** DATASET CONTENT follows **

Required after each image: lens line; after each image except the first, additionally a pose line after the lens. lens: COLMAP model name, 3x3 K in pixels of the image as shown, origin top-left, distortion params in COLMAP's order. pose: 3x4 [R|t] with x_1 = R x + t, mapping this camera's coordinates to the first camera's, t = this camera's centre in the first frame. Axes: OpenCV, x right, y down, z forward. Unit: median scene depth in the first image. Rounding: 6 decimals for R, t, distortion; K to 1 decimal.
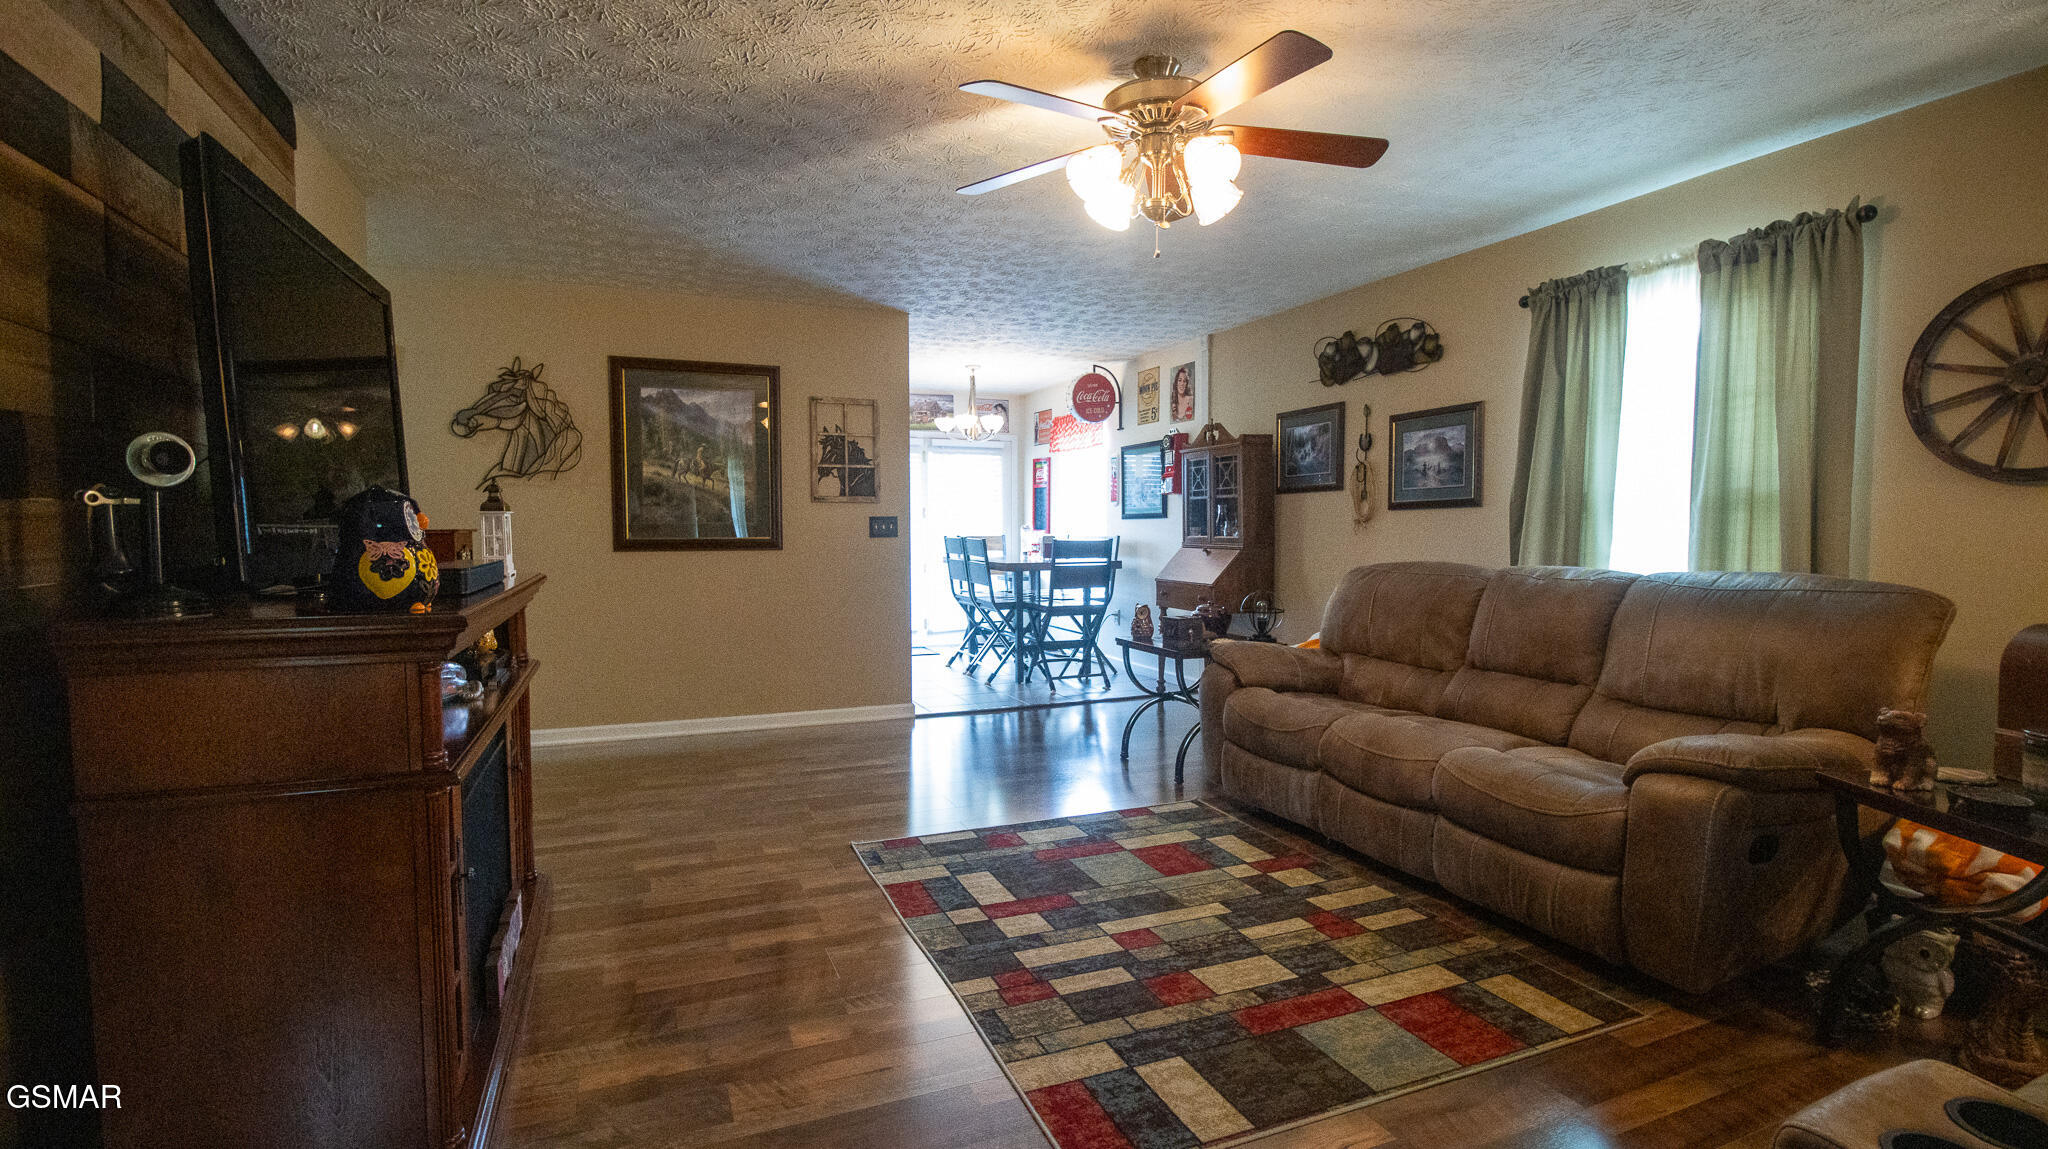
lens RADIAL K [[944.0, 0, 1021.5], [0, 944.0, 577.4], [0, 0, 1]] dist [-0.009778, -0.007498]
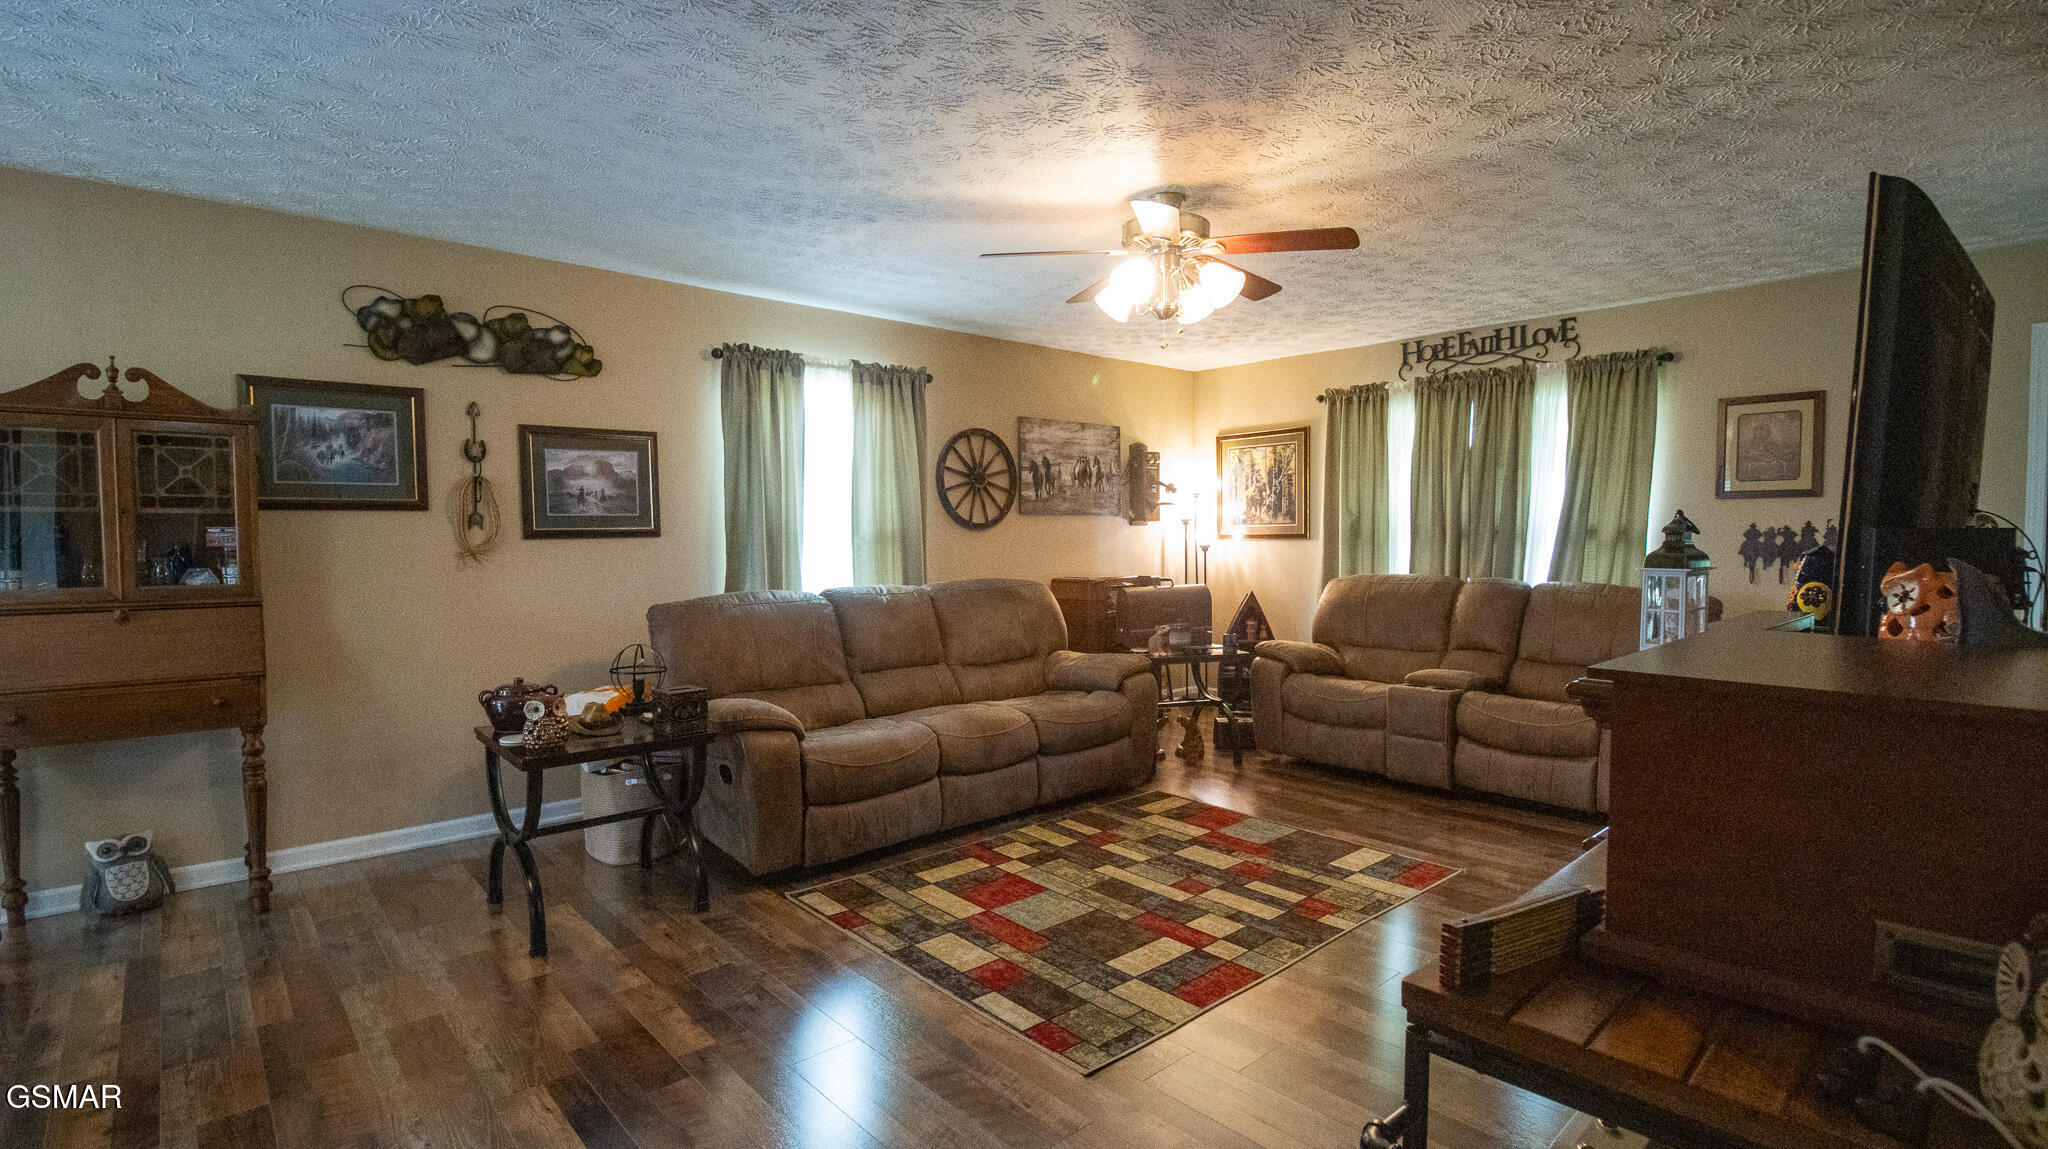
lens RADIAL K [[944.0, 0, 1023.2], [0, 944.0, 585.3], [0, 0, 1]] dist [-0.009778, -0.007498]
pose [[-0.328496, -0.057071, 0.942779, -0.825651], [0.048538, 0.995834, 0.077195, -0.114633], [-0.943257, 0.071119, -0.324358, 1.335668]]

** End of DATASET CONTENT **

■ EXERCISE DIRECTIONS: Repeat all the data as it stands, dropping any images it holds.

■ EXERCISE SOLUTION:
Required after each image: lens line; after each image except the first, additionally a pose line after the lens. lens: COLMAP model name, 3x3 K in pixels of the image as shown, origin top-left, distortion params in COLMAP's order. pose: 3x4 [R|t] with x_1 = R x + t, mapping this camera's coordinates to the first camera's, t = this camera's centre in the first frame. Axes: OpenCV, x right, y down, z forward. Unit: median scene depth in the first image. Rounding: 6 decimals for R, t, distortion; K to 1 decimal.
lens RADIAL K [[944.0, 0, 1021.5], [0, 944.0, 577.4], [0, 0, 1]] dist [-0.009778, -0.007498]
lens RADIAL K [[944.0, 0, 1023.2], [0, 944.0, 585.3], [0, 0, 1]] dist [-0.009778, -0.007498]
pose [[-0.328496, -0.057071, 0.942779, -0.825651], [0.048538, 0.995834, 0.077195, -0.114633], [-0.943257, 0.071119, -0.324358, 1.335668]]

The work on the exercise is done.